What is needed is the exact text of each line in the listing below from the one with "puesta a disposición ante" up to and including the one with "доступная цена;", and no pictures.
==== DATA SHOWN ====
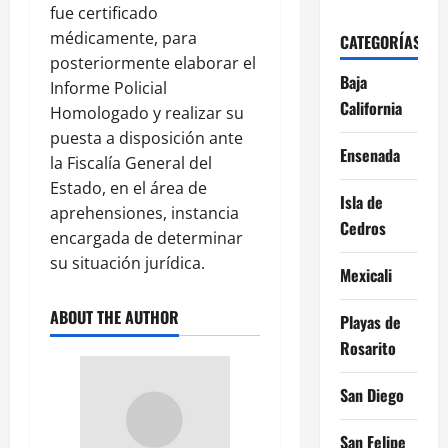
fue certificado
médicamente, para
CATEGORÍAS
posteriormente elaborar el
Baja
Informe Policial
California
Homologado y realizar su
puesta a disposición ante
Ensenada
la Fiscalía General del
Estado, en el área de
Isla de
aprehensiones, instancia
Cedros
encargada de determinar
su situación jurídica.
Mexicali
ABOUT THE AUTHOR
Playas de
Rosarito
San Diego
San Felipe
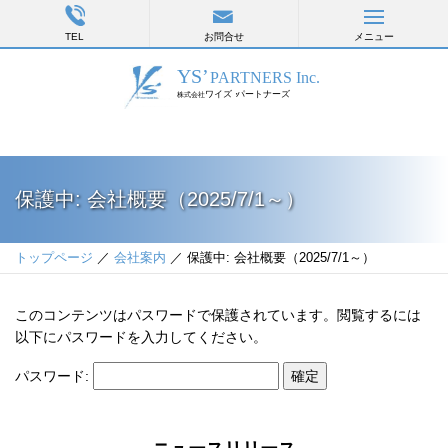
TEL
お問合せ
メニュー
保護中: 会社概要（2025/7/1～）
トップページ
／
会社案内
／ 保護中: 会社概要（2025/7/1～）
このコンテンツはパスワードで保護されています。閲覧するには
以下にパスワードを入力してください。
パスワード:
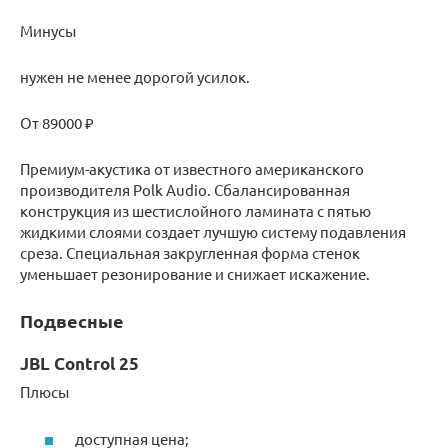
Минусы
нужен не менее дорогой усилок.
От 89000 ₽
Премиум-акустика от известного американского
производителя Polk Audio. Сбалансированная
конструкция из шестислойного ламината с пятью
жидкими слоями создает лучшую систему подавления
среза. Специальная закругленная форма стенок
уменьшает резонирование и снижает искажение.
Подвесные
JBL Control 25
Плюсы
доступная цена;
====
==== DATA SHOWN ====
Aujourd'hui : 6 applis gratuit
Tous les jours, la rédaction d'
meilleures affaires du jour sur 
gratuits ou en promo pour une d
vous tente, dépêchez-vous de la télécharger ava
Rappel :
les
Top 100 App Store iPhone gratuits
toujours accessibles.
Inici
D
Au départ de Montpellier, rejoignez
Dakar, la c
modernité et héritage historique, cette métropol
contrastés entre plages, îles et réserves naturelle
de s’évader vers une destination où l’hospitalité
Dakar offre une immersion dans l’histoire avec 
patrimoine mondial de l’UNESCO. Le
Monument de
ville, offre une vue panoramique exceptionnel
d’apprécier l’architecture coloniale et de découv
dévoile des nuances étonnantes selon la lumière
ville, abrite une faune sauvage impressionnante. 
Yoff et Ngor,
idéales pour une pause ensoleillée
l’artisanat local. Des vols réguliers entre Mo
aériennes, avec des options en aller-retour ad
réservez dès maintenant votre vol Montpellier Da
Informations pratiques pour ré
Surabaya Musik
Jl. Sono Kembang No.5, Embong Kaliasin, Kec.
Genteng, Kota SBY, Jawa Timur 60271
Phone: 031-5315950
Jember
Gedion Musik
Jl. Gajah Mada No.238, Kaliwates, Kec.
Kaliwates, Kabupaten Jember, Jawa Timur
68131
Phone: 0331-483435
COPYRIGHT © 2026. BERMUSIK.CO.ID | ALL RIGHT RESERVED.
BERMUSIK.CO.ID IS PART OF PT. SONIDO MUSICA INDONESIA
====
==== DATA SHOWN ====
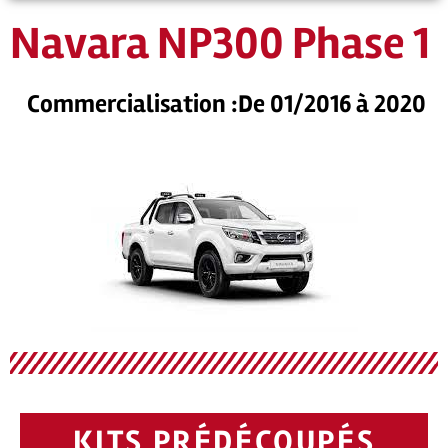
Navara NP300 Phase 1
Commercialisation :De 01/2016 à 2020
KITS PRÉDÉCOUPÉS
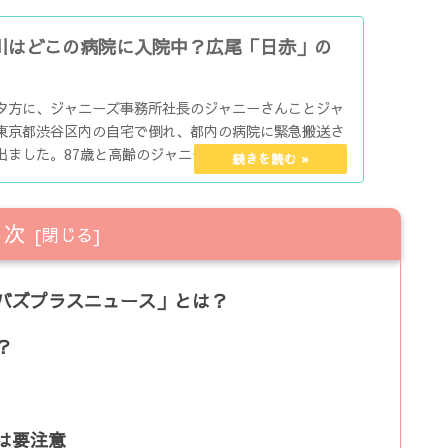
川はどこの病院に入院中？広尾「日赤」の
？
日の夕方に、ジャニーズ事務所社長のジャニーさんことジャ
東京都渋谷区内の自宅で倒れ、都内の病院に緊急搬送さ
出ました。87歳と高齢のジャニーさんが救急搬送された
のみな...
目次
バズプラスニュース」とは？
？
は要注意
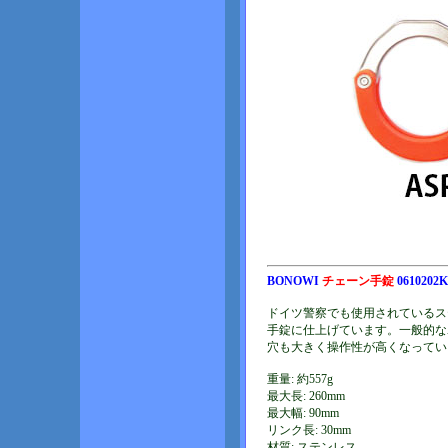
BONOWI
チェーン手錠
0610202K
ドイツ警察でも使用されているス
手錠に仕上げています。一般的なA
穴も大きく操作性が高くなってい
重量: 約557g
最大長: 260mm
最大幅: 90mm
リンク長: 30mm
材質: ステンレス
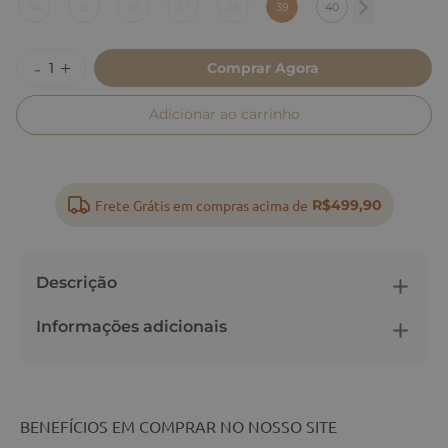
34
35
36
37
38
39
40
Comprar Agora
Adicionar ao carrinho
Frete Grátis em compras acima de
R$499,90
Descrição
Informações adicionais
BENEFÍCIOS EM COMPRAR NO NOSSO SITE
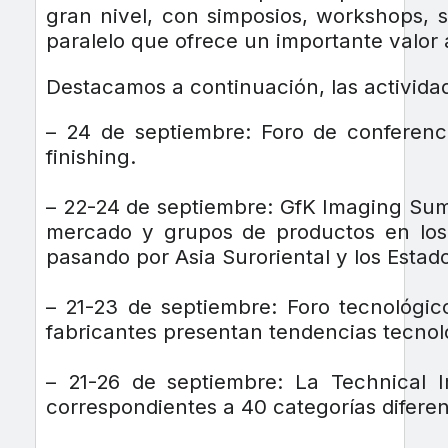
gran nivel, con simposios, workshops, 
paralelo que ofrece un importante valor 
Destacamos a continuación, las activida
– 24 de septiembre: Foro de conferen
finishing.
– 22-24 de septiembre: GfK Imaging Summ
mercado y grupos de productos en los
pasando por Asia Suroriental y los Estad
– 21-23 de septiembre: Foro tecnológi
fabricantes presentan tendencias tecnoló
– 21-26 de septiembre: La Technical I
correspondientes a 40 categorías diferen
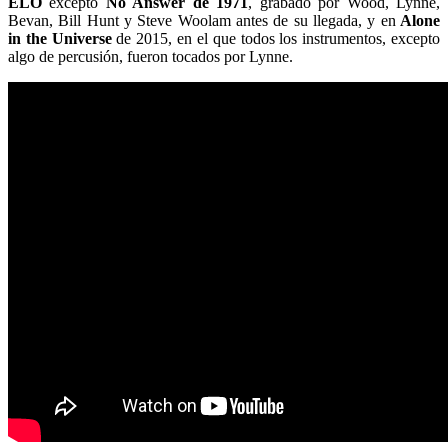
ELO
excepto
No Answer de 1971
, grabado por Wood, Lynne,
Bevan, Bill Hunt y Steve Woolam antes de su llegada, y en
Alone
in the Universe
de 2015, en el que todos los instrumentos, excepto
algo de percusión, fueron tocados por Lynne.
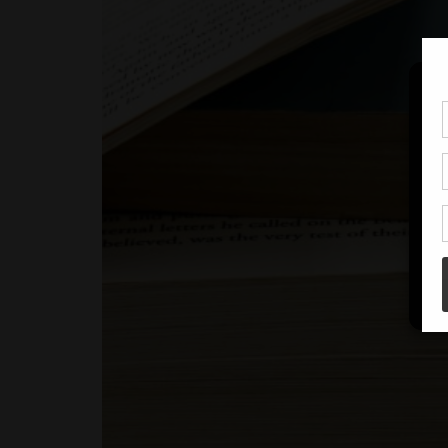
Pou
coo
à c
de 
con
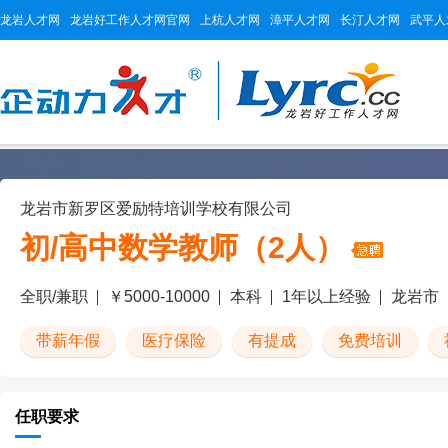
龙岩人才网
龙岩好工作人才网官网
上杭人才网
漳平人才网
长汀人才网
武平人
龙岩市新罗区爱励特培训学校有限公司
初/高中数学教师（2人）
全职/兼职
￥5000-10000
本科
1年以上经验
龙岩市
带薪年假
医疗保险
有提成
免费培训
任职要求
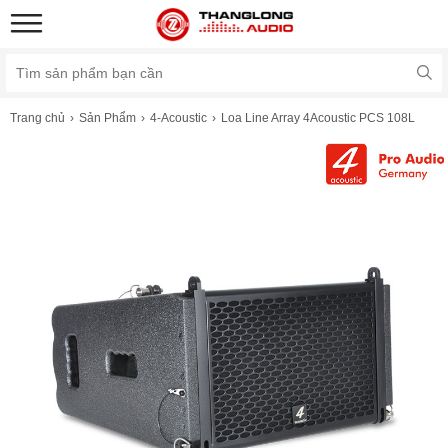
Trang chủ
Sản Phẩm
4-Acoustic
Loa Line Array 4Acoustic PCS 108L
====
- [RESULT OF THE TASK]
puesta a disposición ante
Ensenada
la Fiscalía General del
Estado, en el área de
Isla de
aprehensiones, instancia
Cedros
encargada de determinar
su situación jurídica.
Mexicali
ABOUT THE AUTHOR
Playas de
Rosarito
San Diego
San Felipe
TEL
お問合せ
メニュー
保護中: 会社概要（2025/7/1～）
トップページ
／
会社案内
／ 保護中: 会社概要（2025/7/1～）
このコンテンツはパスワードで保護されています。閲覧するには
以下にパスワードを入力してください。
パスワード:
Минусы
нужен не менее дорогой усилок.
От 89000 ₽
Премиум-акустика от известного американского
производителя Polk Audio. Сбалансированная
конструкция из шестислойного ламината с пятью
жидкими слоями создает лучшую систему подавления
среза. Специальная закругленная форма стенок
уменьшает резонирование и снижает искажение.
Подвесные
JBL Control 25
Плюсы
доступная цена;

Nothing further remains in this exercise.